Silver price performance
Since the start of 2016, silver prices have risen by 18%, as compared to 16% for gold prices (GLD). Silver essentially works as a leveraged play on gold prices. This leverage works on the downside too.
Specifically, the gold-silver spread or ratio was trading at 76.3 on May 23, 2016. This means it takes about 76 ounces of silver to buy a single ounce of gold. The ratio stood at 73 at the beginning of May. The ratio reached a peak of 83.2 in March, as gold has been gaining higher bids than silver since the beginning of 2016. An increasing ratio is an indication that gold is becoming expensive relative to silver, and vice-versa.
The stretching gold-silver ratio
Coeur Mining’s (CDE) CEO said that like the rest of the market, he thinks that the gold-silver ratio has “gotten awfully stretched.” He also thinks that silver presents an interesting opportunity. He maintained that if the gold price remains in $1,250 per ounce range, then getting to a more normalized level of 60- or 65-to-1 gold-silver ratio could mean that silver has more room to run to the upside.
The demand-supply equation
On the demand side, Coeur’s CEO maintained that ETF demand and coin demand are intact. The physical demand of silver in the form of jewelry is also quite strong in markets such as India. The industrial demand component of silver demand, which forms close to 60% of the total demand, has been weak in the face of slowing global economic growth.

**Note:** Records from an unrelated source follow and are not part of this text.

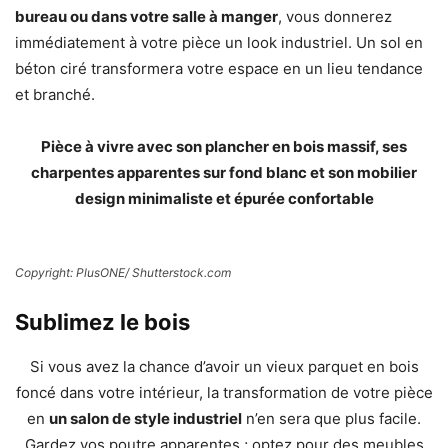
bureau ou dans votre salle à manger
, vous donnerez
immédiatement à votre pièce un look industriel. Un sol en
béton ciré transformera votre espace en un lieu tendance
et branché.
Pièce à vivre avec son plancher en bois massif, ses
charpentes apparentes sur fond blanc et son mobilier
design minimaliste et épurée confortable
Copyright: PlusONE/ Shutterstock.com
Sublimez le bois
Si vous avez la chance d’avoir un vieux parquet en bois
foncé dans votre intérieur, la transformation de votre pièce
en
un salon de style industriel
n’en sera que plus facile.
Gardez vos poutre apparentes ; optez pour des meubles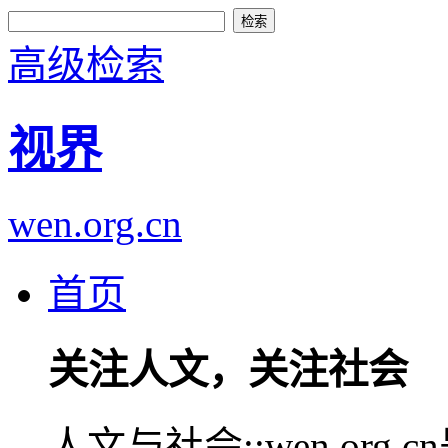
高级检索
视界
wen.org.cn
首页
关注人文，关注社会
人文与社会::wen.or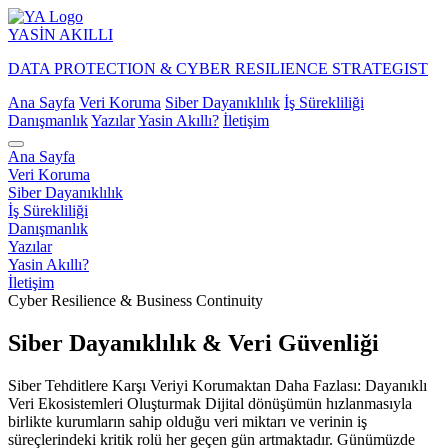
YASİN
AKILLI
DATA PROTECTION & CYBER RESILIENCE STRATEGIST
Ana Sayfa
Veri Koruma
Siber Dayanıklılık
İş Sürekliliği
Danışmanlık
Yazılar
Yasin Akıllı?
İletişim
Ana Sayfa
Veri Koruma
Siber Dayanıklılık
İş Sürekliliği
Danışmanlık
Yazılar
Yasin Akıllı?
İletişim
Cyber Resilience & Business Continuity
Siber Dayanıklılık & Veri Güvenliği
Siber Tehditlere Karşı Veriyi Korumaktan Daha Fazlası: Dayanıklı
Veri Ekosistemleri Oluşturmak Dijital dönüşümün hızlanmasıyla
birlikte kurumların sahip olduğu veri miktarı ve verinin iş
süreçlerindeki kritik rolü her geçen gün artmaktadır. Günümüzde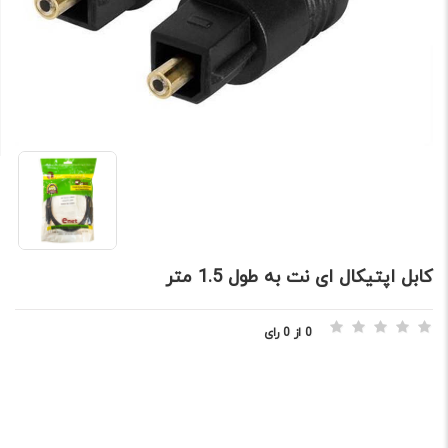
کابل اپتيکال ای نت به طول 1.5 متر
0 از 0 رای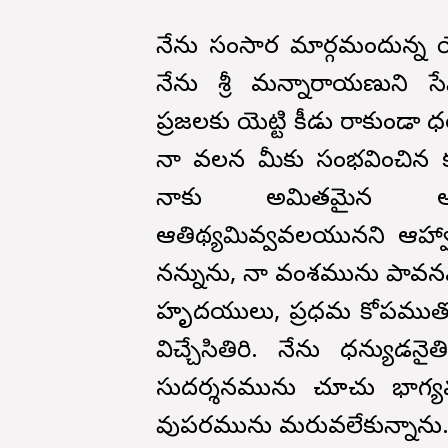
నేను సంసార మార్గమందున్న య
నేను శ్రీ మన్నారాయణుని స
ప్రజలకు యెట్టి కీడు రాకుండా 
నా వలన మీకు సంభవించిన క
నాకు అమితమైన అ
ఆతిథ్యమివ్వవలయునని ఆహ్వాని
నన్నును, నా వంశమును పావనము
హృదయులు, ప్రధమ కోపముతో
విచ్చేసితిరి. నేను ధన్యుడన
సుదర్శనమును చూచు భాగ్య
వుపకారమును మరువలేకున్నాను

However, there are pockets of strong performance within industrial demand as well. Coeur’s CEO specifically mentioned ethylene oxide and solar. Since there are so many variables driving silver prices (SLV), the CEO mentioned that usually one or two are doing well, while others offset that. But this time, it is the reemergence of the investment demand that is driving silver prices up. The supply-side decline seen from both scrap and mines in the face of buoyant demand should be positive for silver prices.